COVID has hit the global hotel industry hard. But as with every crisis, new opportunities surface. During the financial crisis of 2008/09, we saw Airbnb and Uber emerge.

Many revenue-generating ideas were born over the past year. From staycation and workation to renting out equipment and even offering outsourced services like housekeeping. Hoteliers have been creative in finding ways to keeping their business afloat.

What was born out of a need for survival might lead to a more permanent shift in a hotel's business model.

The idea of non-room revenue is nothing new and even pre-pandemic was something more and more hotels embraced. F&B or MICE revenue management is still in its infancy for the overall industry but terms like Total RevPAR have evolved from buzzword to serious KPI.
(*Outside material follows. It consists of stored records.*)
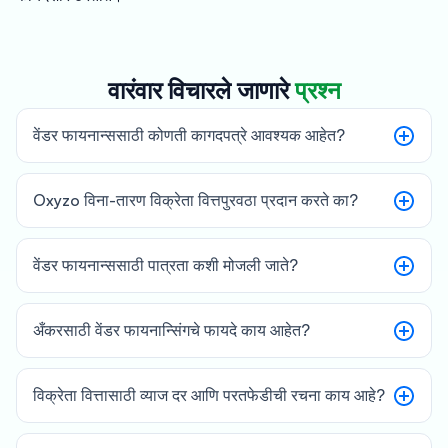
वारंवार विचारले जाणारे
प्रश्न
वेंडर फायनान्ससाठी कोणती कागदपत्रे आवश्यक आहेत?
Oxyzo विना-तारण विक्रेता वित्तपुरवठा प्रदान करते का?
वेंडर फायनान्ससाठी पात्रता कशी मोजली जाते?
अँकरसाठी वेंडर फायनान्सिंगचे फायदे काय आहेत?
विक्रेता वित्तासाठी व्याज दर आणि परतफेडीची रचना काय आहे?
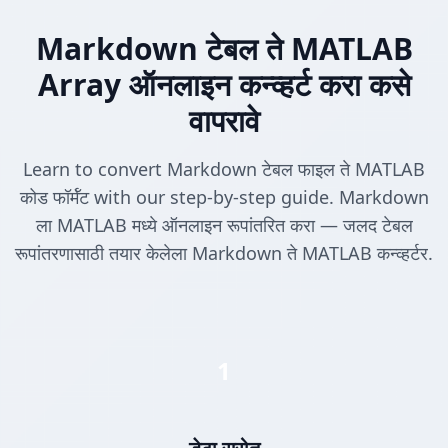
Markdown टेबल ते MATLAB
Array ऑनलाइन कन्व्हर्ट करा कसे
वापरावे
Learn to convert Markdown टेबल फाइल ते MATLAB
कोड फॉर्मॅट with our step-by-step guide. Markdown
ला MATLAB मध्ये ऑनलाइन रूपांतरित करा — जलद टेबल
रूपांतरणासाठी तयार केलेला Markdown ते MATLAB कन्व्हर्टर.
1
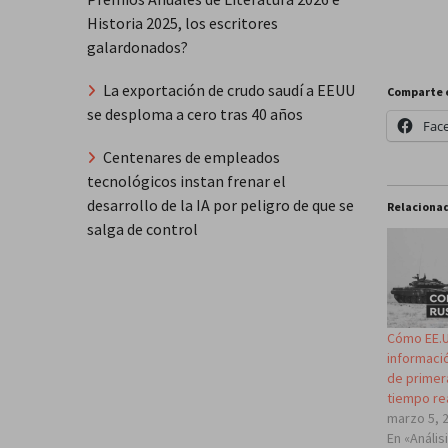
Historia 2025, los escritores
galardonados?
La exportación de crudo saudí a EEUU
Comparte 
se desploma a cero tras 40 años
Fac
Centenares de empleados
tecnológicos instan frenar el
desarrollo de la IA por peligro de que se
Relaciona
salga de control
Cómo EE.U
informaci
de primer
tiempo re
marzo 5, 
En «Anális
Is now the time to look at non-room, ancillary revenue? Where are the opportunities?

Scott Dahl
Scott Dahl
SVP Sales, Marketing, & Revenue Management at The Wurzak Hotel Group

In 2019, before any of us had ever heard of COVID-19, consumer behaviour was already leading smart hoteliers to look beyond room revenue and begin defining the product they sell as an experience, versus a simple hotel room. In early 2020 it would have been impossible to open the Hospitality Net home page without seeing the term Experience Economy in at least one of the headlines. And while since then, many hotels have unexpectedly been forced to survive without room revenue, if anything, based on the massive increases in travel related social media activity despite record low booking activity, this consumer shift has accelerated. 

 

To address this evolution, every hotel should ask themselves what they can sell that a competitor, or an OTA, cannot. I guarantee, the conclusion will not be a bed and a toilet. It will almost certainly include a unique experience that only a local would have the connections to arrange, or perhaps even know about. 

 

While some of these, like tickets to a local festival or the perfect set-up for a day at the beach can be turned into packages and generate revenue directly, even arranging a home-cooked local meal on a nice old lady's terrace can be part of a story that engages a future guest while they are still in the dreaming phase of their next trip.